Excerpt
----
Automotive > Infotainment & Telematics Blog

Car Makers Spinning in a Red Ocean

by Roger Lanctot | Sep 28, 2017

In spite of all of the terrible stories about vehicle-inflicted traffic and highway fatalities, the automobile industry continues to post impressive profit figures as total vehicle sales continue to climb toward 90M units annually and beyond. Simultaneously, all of the emerging opportunities for new transportation propositions such as electrified, shared or autonomous vehicles represent red oceans threatening to syphon off that profitable growth.

It's a troubling proposition for these public companies which must find ways to boost revenues or profits while faced with doom on all sides. Success in developing shared, electric or autonomous vehicles threatens the financial health of the very organizations driving the innovation. The more successful they are the sooner their irrelevance may arrive.

Car makers lose money on nearly every pure electric vehicle they sell. Shared vehicles are expensive to maintain and operate and experts note that every shared vehicle eliminates between seven and 20 vehicle sales. And the market for autonomous vehicles is likely to arise from a combination of commercial fleets or networked public transportation propositions - neither of which markets are either flush with cash or eager to embrace new technology.
----
Exercise data

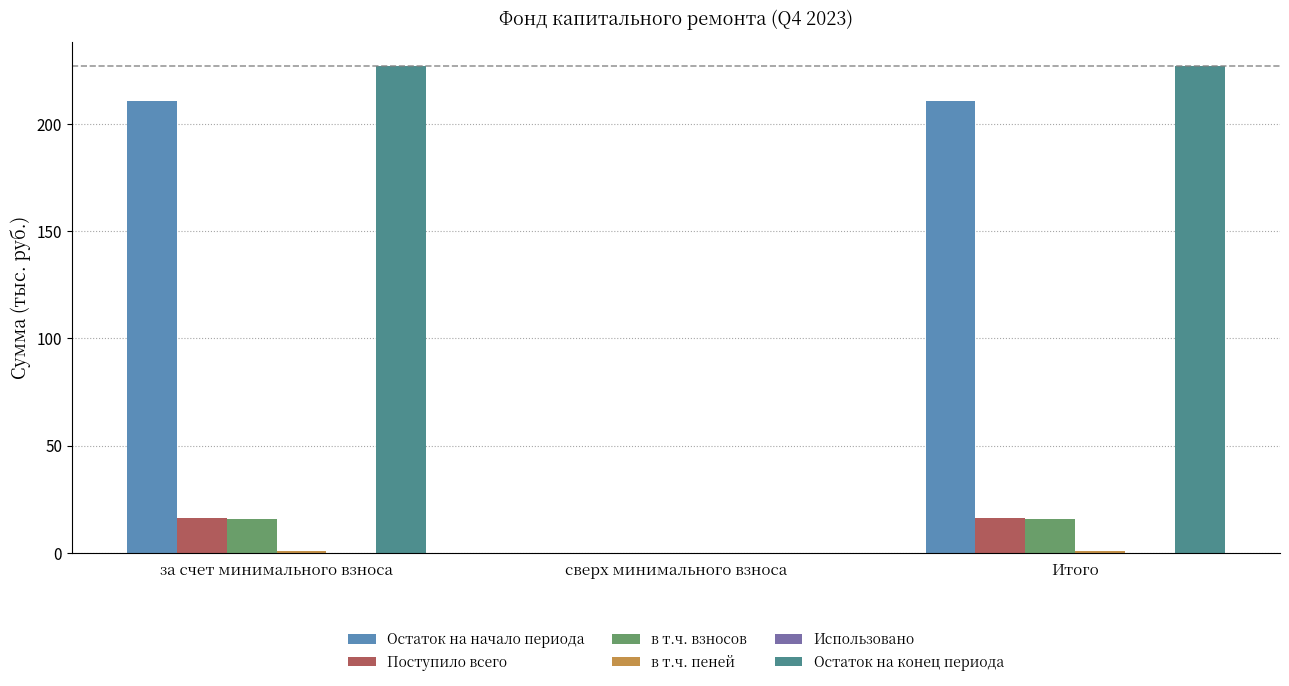

What is the greatest value displayed?

227.1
----
Request A
Translate this sentence from the blog post about car makers into Spanish: "Car makers lose money on nearly every pure electric vehicle they sell."
Request B
According to the blog post about car makers, how many vehicle sales does every shared vehicle eliminate?
Request C
Continue the blog post about car makers from where it stops.

Answer box A
Los fabricantes de automóviles pierden dinero en casi todos los vehículos eléctricos puros que venden.

Answer box B
Between seven and 20.

Answer box C
In spite of these forbidding value propositions car companies are charging forward to claim leadership in driving automation with expensive acquisitions and massive investments in development teams. At the same time tens of billions of dollars are being invested in electrification spurred by the threat of global government intervention in the sale of fossil fuel-based vehicles. And soon, very soon, every connected car will be a candidate for networked or peer-to-peer car sharing.

It is therefore, perhaps, little surprise that investors such as Morgan Stanley and Deutsche Bank are struggling to handicap the contenders and find points of technology leverage to paint positive stories for investors. Two recent bulletins from these two organizations highlight the challenges of pitching automobile stocks based on potential technology research outcomes or strategic partnerships.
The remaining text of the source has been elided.